Owners of an LLC are called “members”. Most states do not restrict ownership, so members may include individuals, corporations, other LLCs and foreign entities.

Most states also permit “single member” LLCs, i.e., having only one owner (a husband and wife are counted as one).

Liability

Limited Liability Company (LLC) members generally are not personally liable for the liabilities, debts and actions of the LLC. LLCs provide management flexibility and the benefit of pass-through taxation.

Returns and tax treatment

An LLC with two or more members can choose to be taxed as a corporation (including making an S election) and filing form 1120 or 1120S, or a partnership filing Form 1065.

A single member LLC can choose to be classified as either a corporation or disregarded as an entity separate from its owner (“disregarded entity”). As a disregarded entity, the LLC does not file a separate return. Instead, all the income or loss is reported by the single member/owner on its annual return (generally Schedule C of Form 1040 for individuals).

Members must report their share of LLC income even if no distribution is made.

Returns

All businesses must file an annual return.

In Missouri, corporations must file an annual report listing the officers and directors, and franchise tax returns.

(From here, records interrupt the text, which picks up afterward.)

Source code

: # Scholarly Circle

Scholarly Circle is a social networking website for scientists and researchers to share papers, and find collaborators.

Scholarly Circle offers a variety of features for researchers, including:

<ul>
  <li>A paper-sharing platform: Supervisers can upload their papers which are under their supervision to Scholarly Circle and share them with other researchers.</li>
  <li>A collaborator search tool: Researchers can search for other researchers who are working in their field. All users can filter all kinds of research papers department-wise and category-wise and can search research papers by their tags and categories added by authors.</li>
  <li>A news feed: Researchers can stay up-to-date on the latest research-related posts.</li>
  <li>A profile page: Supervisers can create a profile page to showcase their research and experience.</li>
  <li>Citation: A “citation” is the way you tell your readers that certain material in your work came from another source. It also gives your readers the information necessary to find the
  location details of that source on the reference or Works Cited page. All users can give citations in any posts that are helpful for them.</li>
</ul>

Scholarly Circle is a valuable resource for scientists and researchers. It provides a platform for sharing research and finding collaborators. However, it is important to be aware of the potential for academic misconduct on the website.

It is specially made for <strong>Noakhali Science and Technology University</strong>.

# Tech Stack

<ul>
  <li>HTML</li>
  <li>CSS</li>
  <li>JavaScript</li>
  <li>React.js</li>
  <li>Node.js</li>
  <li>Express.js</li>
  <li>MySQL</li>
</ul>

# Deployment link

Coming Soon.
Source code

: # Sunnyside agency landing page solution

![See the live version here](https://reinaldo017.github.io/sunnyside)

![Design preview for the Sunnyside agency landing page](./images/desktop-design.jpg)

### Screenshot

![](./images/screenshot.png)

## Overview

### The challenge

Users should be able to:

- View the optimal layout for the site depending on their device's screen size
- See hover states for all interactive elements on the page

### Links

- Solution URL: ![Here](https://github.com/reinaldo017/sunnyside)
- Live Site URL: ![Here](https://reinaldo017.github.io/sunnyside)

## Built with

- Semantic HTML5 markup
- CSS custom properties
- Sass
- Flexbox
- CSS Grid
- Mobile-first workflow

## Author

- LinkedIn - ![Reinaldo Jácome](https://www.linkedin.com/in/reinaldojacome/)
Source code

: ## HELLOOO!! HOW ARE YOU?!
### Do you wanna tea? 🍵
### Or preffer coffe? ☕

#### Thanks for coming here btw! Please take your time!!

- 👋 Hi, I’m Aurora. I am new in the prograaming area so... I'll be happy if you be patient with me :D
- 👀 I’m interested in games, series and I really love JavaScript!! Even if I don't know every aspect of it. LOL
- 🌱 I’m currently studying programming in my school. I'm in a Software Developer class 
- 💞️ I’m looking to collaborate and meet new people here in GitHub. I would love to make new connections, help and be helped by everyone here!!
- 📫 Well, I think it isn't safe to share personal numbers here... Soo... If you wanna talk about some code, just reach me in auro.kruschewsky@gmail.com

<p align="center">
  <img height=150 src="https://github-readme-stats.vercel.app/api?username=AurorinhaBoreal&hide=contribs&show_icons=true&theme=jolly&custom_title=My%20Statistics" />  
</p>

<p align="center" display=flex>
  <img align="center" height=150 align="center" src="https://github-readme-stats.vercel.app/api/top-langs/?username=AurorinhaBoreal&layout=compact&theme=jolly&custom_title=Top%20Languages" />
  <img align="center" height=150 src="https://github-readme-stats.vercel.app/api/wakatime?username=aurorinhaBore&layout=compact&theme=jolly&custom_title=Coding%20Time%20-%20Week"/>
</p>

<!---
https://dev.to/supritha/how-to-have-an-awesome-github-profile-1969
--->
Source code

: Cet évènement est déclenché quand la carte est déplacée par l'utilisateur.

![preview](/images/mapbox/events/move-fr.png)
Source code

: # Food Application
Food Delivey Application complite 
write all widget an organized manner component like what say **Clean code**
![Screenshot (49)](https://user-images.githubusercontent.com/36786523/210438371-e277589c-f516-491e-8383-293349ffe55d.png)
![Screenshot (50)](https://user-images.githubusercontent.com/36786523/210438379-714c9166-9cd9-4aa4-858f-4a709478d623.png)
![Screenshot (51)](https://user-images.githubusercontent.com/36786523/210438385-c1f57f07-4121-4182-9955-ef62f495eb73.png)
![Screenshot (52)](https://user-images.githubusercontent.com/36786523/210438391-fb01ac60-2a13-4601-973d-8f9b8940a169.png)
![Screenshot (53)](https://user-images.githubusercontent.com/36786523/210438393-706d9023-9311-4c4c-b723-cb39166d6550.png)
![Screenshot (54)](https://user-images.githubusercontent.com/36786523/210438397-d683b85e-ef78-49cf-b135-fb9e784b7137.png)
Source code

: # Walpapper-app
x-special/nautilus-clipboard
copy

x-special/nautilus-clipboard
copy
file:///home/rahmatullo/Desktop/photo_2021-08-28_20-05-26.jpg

Sole proprietorships, partnerships and LLCs are not required to file annual reports or franchise tax returns.

All businesses with employees must file federal and state quarterly employment tax forms 941 and annual form 940, including making deposits as payroll is paid. They must also file reports with the state division of employment security.

Self Employment tax

Sole proprietors must also pay self-employment tax on the net income on Schedule C or Schedule F, calculated on Schedule SE, Self-Employment Tax. You may also be able to deduct one-half of SE tax on your 1040.

General partners must pay self-employment tax on their net earnings from self employment assigned to them from the partnership. Net earnings from self-employment include an individual’s share, distributed or not, of income or loss from any trade or business carried on by a partnership.

Limited partners are subject to self-employment tax only on guaranteed payments, such as professional fees for services rendered.

If an LLC is taxed as a partnership or “disregarded entity” (not a corporation), the members pay self-employment tax.

A shareholder-employee pays income tax on his wages, the corporation and the employee each pay one half of the social security and Medicare taxes, and the corporation can deduct its half. Shareholder-employees do not pay self-employment taxes.

Withholding and estimated taxes

Sole proprietors, partners and LLC members do not have taxes withheld from their business income, so generally they need to make quarterly estimated tax payments if they expect to make a profit. These estimated payments are required for both income tax and self-employment taxes for Social Security and Medicare.

Partners are not employees of the partnership and so taxes are not withheld from any distributions. Like sole proprietors, partners generally need to make quarterly estimated tax payments if they expect to make a profit.

If an LLC is taxed as a partnership (not a corporation), the members need to make estimated tax payments as General Partners do.

A shareholder-employee pays income tax on his wages through wage withholding by the corporation-employer.

Other considerations

Other considerations are important.

It is easy to change form of organization from a sole proprietorship, partnership or LLC to another of those forms or to a corporation. Change form of organization from a corporation to a partnership or LLC can trigger tax.

There may be state law or professional licensing restrictions on the type of entity that can be used.